Your task:
Please copy the material from its first line through the line that contains "TORTUGUES D’ESTANY ALLIBERADES", replacing "Senado" with "Congreso" and changing nothing else.

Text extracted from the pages
+---+
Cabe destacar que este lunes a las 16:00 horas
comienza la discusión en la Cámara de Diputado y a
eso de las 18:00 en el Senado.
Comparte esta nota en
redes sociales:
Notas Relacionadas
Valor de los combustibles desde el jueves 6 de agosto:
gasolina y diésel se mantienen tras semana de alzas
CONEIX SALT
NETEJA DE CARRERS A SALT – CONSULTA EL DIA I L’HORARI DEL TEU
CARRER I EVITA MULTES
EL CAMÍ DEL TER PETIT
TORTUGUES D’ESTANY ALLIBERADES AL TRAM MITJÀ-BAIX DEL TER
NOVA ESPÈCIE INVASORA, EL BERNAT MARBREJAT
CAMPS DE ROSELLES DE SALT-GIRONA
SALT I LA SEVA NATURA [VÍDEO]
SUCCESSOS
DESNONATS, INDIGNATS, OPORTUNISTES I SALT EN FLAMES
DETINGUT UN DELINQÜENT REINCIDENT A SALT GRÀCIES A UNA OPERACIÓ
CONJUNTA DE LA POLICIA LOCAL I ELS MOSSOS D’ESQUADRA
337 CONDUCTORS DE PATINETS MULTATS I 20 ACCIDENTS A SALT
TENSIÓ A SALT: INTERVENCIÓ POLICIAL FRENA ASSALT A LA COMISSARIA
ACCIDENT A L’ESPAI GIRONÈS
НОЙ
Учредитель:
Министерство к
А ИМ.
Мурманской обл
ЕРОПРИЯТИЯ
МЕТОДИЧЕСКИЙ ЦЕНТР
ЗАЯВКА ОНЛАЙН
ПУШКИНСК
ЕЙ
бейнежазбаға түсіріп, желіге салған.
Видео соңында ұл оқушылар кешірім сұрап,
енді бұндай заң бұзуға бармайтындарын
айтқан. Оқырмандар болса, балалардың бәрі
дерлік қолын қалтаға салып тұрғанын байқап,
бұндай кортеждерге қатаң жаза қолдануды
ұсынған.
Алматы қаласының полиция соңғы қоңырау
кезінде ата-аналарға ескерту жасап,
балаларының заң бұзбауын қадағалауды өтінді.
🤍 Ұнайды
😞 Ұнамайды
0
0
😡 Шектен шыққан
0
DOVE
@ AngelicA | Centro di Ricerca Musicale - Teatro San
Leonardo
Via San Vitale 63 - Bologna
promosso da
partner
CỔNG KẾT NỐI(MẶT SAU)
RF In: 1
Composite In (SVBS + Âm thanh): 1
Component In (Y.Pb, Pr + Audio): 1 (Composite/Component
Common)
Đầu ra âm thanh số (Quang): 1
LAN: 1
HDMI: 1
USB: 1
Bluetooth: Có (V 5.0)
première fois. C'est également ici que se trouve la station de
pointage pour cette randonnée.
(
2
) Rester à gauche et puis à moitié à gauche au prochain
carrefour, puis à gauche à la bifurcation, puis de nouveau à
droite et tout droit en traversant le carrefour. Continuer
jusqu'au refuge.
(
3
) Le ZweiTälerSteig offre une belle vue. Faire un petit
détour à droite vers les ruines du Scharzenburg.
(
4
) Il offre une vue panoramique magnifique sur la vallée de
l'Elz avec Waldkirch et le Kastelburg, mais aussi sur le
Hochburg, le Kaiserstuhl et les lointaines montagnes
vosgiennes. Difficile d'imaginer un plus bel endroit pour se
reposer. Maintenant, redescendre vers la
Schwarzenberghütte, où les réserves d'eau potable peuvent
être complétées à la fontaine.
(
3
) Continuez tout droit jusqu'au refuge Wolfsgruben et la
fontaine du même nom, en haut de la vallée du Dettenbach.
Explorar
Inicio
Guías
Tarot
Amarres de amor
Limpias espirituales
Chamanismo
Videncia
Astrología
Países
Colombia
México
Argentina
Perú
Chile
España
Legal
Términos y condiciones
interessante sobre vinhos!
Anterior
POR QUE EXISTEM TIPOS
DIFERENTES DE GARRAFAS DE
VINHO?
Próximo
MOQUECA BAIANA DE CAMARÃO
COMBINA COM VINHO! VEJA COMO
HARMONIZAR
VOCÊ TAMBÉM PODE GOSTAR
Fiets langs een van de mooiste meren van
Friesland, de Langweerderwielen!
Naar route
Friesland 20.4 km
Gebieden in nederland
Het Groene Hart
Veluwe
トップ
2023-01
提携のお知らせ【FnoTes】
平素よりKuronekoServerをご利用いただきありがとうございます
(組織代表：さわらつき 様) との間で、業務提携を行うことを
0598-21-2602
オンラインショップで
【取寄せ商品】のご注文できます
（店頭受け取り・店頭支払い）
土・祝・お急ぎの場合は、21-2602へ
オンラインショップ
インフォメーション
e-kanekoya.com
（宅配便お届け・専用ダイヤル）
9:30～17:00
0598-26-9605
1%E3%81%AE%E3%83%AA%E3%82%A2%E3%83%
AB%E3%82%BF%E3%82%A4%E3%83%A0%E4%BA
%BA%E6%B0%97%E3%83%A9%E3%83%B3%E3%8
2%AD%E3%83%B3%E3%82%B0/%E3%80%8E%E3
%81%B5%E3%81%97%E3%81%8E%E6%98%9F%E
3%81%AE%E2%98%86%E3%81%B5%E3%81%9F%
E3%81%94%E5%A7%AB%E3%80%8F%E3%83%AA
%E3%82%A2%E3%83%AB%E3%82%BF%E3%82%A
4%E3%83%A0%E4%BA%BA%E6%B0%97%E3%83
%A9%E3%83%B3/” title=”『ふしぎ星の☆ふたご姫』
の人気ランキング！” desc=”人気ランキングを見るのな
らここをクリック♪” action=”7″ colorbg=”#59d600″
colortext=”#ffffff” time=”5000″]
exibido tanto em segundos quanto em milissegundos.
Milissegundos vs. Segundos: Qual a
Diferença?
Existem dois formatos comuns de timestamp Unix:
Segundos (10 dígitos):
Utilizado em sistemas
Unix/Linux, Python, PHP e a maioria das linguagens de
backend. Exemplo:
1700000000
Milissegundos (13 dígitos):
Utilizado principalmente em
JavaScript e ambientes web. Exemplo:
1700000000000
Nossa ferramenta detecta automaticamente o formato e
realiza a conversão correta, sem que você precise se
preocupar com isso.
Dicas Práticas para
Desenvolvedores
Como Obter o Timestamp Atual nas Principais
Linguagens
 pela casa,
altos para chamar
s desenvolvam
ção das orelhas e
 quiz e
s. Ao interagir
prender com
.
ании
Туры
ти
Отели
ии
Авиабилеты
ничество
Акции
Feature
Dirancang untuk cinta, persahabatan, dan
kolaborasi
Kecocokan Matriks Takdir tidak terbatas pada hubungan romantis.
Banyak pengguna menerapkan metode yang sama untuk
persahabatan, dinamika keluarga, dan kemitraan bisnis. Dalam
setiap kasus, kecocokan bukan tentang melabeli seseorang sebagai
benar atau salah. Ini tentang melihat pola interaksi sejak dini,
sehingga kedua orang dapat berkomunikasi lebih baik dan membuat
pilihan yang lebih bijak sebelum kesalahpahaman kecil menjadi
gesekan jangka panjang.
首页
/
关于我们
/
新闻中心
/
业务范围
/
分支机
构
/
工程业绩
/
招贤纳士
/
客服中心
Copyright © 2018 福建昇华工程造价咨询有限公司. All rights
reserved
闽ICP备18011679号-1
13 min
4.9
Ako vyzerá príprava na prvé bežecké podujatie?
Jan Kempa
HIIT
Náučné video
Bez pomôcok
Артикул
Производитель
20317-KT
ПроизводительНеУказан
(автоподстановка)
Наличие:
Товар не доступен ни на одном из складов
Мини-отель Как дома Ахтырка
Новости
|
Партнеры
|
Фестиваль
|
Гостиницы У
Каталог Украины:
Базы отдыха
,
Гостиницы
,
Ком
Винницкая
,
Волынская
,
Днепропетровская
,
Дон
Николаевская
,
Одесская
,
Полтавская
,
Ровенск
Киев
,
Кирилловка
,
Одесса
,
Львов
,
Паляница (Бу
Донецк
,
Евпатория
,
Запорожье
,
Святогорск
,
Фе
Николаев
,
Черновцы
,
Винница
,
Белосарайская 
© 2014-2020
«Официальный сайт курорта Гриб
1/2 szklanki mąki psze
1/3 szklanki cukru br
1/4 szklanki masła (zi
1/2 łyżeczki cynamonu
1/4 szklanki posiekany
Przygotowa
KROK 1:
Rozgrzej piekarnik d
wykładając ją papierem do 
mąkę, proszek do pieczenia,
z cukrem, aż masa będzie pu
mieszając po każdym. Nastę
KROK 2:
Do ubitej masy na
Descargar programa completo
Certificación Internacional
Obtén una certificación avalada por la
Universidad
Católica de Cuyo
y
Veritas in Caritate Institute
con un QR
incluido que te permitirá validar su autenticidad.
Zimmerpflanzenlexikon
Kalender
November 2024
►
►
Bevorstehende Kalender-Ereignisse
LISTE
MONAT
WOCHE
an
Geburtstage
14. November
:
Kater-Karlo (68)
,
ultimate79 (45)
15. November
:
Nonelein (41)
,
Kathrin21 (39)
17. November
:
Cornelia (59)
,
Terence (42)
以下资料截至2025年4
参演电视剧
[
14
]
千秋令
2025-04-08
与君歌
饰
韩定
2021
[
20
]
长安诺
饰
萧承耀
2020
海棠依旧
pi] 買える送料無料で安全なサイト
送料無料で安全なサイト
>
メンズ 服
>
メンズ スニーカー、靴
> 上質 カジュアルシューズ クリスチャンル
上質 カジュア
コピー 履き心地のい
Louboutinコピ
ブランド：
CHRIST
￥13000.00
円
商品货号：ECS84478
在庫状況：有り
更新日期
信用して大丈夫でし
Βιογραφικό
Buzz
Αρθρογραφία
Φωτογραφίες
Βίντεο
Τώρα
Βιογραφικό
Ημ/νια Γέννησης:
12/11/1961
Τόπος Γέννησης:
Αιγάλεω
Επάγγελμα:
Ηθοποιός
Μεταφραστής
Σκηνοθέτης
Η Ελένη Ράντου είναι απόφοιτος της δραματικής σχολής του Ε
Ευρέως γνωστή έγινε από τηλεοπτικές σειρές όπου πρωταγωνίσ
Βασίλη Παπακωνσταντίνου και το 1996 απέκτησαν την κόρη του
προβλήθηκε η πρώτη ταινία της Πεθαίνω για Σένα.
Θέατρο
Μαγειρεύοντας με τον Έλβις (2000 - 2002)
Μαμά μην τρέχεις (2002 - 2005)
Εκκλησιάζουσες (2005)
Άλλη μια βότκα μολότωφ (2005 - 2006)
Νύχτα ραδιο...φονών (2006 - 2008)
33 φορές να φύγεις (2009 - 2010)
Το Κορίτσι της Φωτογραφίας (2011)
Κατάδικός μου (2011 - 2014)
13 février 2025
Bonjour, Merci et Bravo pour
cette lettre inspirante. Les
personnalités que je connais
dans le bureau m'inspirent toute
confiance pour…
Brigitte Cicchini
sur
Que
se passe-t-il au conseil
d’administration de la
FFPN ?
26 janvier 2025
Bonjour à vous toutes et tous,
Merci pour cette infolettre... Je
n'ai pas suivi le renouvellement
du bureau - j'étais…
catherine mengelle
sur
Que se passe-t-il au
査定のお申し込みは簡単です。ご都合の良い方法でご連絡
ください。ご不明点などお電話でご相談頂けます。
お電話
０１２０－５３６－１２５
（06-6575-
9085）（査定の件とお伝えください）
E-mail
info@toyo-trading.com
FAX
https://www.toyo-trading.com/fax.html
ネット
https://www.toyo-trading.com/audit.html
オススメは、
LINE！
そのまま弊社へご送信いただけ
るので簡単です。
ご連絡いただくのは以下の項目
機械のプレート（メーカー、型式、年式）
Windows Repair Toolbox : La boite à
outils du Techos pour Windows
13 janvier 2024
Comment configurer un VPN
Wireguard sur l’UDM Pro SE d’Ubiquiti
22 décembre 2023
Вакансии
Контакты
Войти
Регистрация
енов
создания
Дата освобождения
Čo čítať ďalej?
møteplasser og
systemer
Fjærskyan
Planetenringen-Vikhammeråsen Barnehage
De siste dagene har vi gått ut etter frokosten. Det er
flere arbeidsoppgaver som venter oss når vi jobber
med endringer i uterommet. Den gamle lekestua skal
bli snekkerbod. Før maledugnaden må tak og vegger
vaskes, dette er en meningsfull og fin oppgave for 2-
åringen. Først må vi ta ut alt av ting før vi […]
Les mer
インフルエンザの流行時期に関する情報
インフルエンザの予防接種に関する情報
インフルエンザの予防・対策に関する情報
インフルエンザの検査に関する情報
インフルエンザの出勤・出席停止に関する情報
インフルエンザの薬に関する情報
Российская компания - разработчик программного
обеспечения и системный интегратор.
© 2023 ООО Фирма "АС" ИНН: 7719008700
+---+
Answer for this exercise:
Cabe destacar que este lunes a las 16:00 horas
comienza la discusión en la Cámara de Diputado y a
eso de las 18:00 en el Congreso.
Comparte esta nota en
redes sociales:
Notas Relacionadas
Valor de los combustibles desde el jueves 6 de agosto:
gasolina y diésel se mantienen tras semana de alzas
CONEIX SALT
NETEJA DE CARRERS A SALT – CONSULTA EL DIA I L’HORARI DEL TEU
CARRER I EVITA MULTES
EL CAMÍ DEL TER PETIT
TORTUGUES D’ESTANY ALLIBERADES AL TRAM MITJÀ-BAIX DEL TER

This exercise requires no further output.